Al via nel carcere di Salerno il progetto “Ricomincio da me”, promosso con il Rotary Club Salerno Est: quattro incontri su ambiente, salute e formazione per favorire il reinserimento dei detenuti. Lo riporta l'odierna edizione del Mattino.
Dal suolo al riscatto: a Fuorni il progetto “Ricomincio da me”
Anche dietro le sbarre può germogliare un nuovo inizio. Terra, ambiente e benessere sembrano concetti lontani dal cemento di un penitenziario, eppure nella casa circondariale di Salerno sono diventati il fulcro di un percorso che intreccia formazione, consapevolezza e reinserimento sociale.
Nei giorni scorsi è partito “Ricomincio da me”, progetto educativo avviato all’interno dell’istituto di Fuorni in collaborazione con il Rotary Club Salerno Est e inserito tra le attività trattamentali promosse dall’amministrazione penitenziaria. Quattro appuntamenti pensati per portare competenze e occasioni di confronto in una struttura segnata da sovraffollamento e criticità, ma dove resta centrale la finalità rieducativa.
Il suolo come metafora di rinascita
Il primo incontro, ospitato nella sala teatro del carcere, ha affrontato il tema del suolo inteso come organismo vivente. A condurre il dialogo è stato l’agronomo Vincenzo Michele Sellitto, direttore del Museo del Suolo di Pertosa-Auletta, che ha illustrato i principi dell’agricoltura del benessere: la terra come ecosistema complesso, il legame tra suolo, piante e salute umana, l’equilibrio tra uomo, animali e ambiente e il rispetto dei cicli naturali della biodiversità per rigenerare i terreni riducendo gli interventi artificiali.

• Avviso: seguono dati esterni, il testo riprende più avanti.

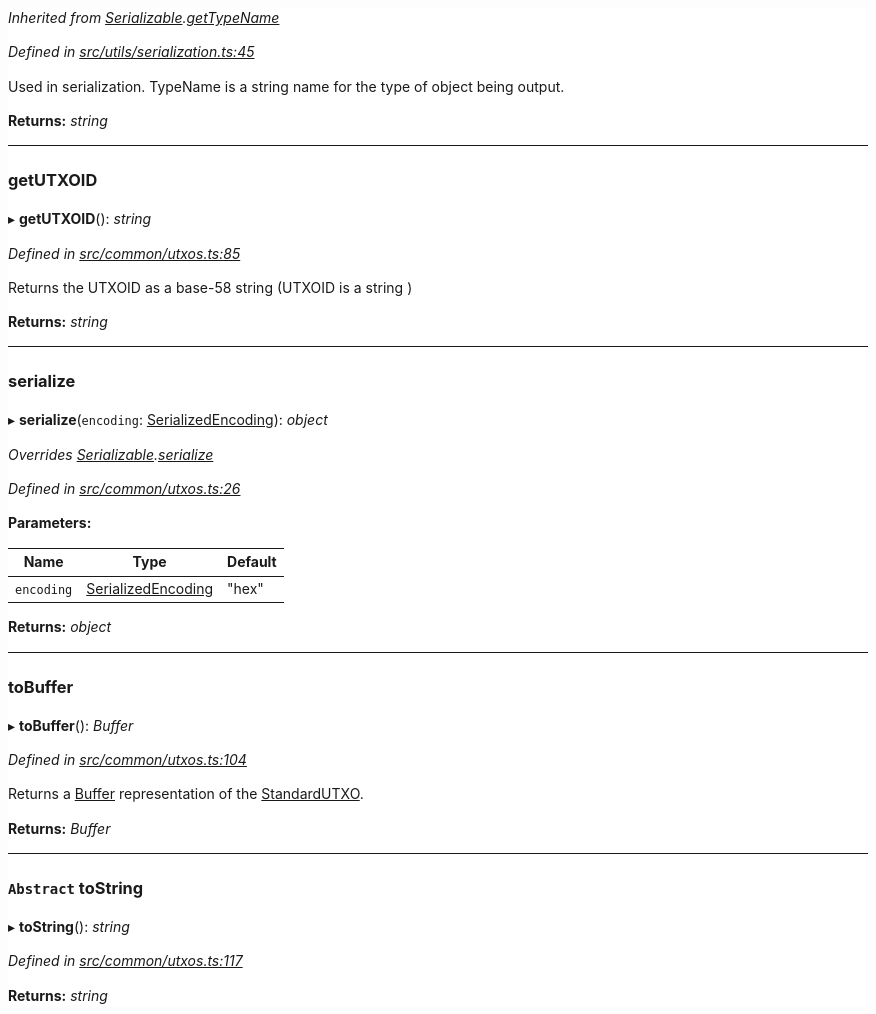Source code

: *Inherited from [Serializable](utils_serialization.serializable.md).[getTypeName](utils_serialization.serializable.md#gettypename)*

*Defined in [src/utils/serialization.ts:45](https://github.com/ava-labs/avalanchejs/blob/2850ce5/src/utils/serialization.ts#L45)*

Used in serialization. TypeName is a string name for the type of object being output.

**Returns:** *string*

___

###  getUTXOID

▸ **getUTXOID**(): *string*

*Defined in [src/common/utxos.ts:85](https://github.com/ava-labs/avalanchejs/blob/2850ce5/src/common/utxos.ts#L85)*

Returns the UTXOID as a base-58 string (UTXOID is a string )

**Returns:** *string*

___

###  serialize

▸ **serialize**(`encoding`: [SerializedEncoding](../modules/utils_serialization.md#serializedencoding)): *object*

*Overrides [Serializable](utils_serialization.serializable.md).[serialize](utils_serialization.serializable.md#serialize)*

*Defined in [src/common/utxos.ts:26](https://github.com/ava-labs/avalanchejs/blob/2850ce5/src/common/utxos.ts#L26)*

**Parameters:**

Name | Type | Default |
------ | ------ | ------ |
`encoding` | [SerializedEncoding](../modules/utils_serialization.md#serializedencoding) | "hex" |

**Returns:** *object*

___

###  toBuffer

▸ **toBuffer**(): *Buffer*

*Defined in [src/common/utxos.ts:104](https://github.com/ava-labs/avalanchejs/blob/2850ce5/src/common/utxos.ts#L104)*

Returns a [Buffer](https://github.com/feross/buffer) representation of the [StandardUTXO](common_utxos.standardutxo.md).

**Returns:** *Buffer*

___

### `Abstract` toString

▸ **toString**(): *string*

*Defined in [src/common/utxos.ts:117](https://github.com/ava-labs/avalanchejs/blob/2850ce5/src/common/utxos.ts#L117)*

**Returns:** *string*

Un argomento tecnico che si è trasformato in confronto aperto. I detenuti hanno posto domande, condiviso ricordi legati al lavoro nei campi prima della detenzione, chiesto come recuperare terreni impoveriti. Segnali di un interesse concreto, che supera la dimensione teorica e guarda alla possibilità di acquisire competenze utili anche una volta fuori.
Cultura del dono e dialogo con il territorio
L’iniziativa nasce da un’idea del medico Antonio Brando, con l’intento di portare in carcere una “cultura del dono” fondata non su beni materiali ma su conoscenze e strumenti educativi. L’obiettivo è colmare lacune formative e creare un ponte tra istituto e territorio, rompendo quella condizione di isolamento che spesso caratterizza la realtà penitenziaria.
Il presidente del Rotary Club Salerno Est, Ermanno Lambiase, ha definito l’esperienza un progetto pilota nato a Salerno e potenzialmente replicabile in altri istituti della regione, con l’idea di renderlo stabile nel tempo attraverso incontri dedicati anche a salute, alimentazione e prevenzione.
Il direttore della casa circondariale, Carlo Brunetti, ha sottolineato il valore sociale del percorso: responsabilizzare le persone detenute è un passaggio essenziale. In un contesto complesso come quello carcerario, investire sulla crescita individuale significa trasformare il carcere in una risorsa per la comunità.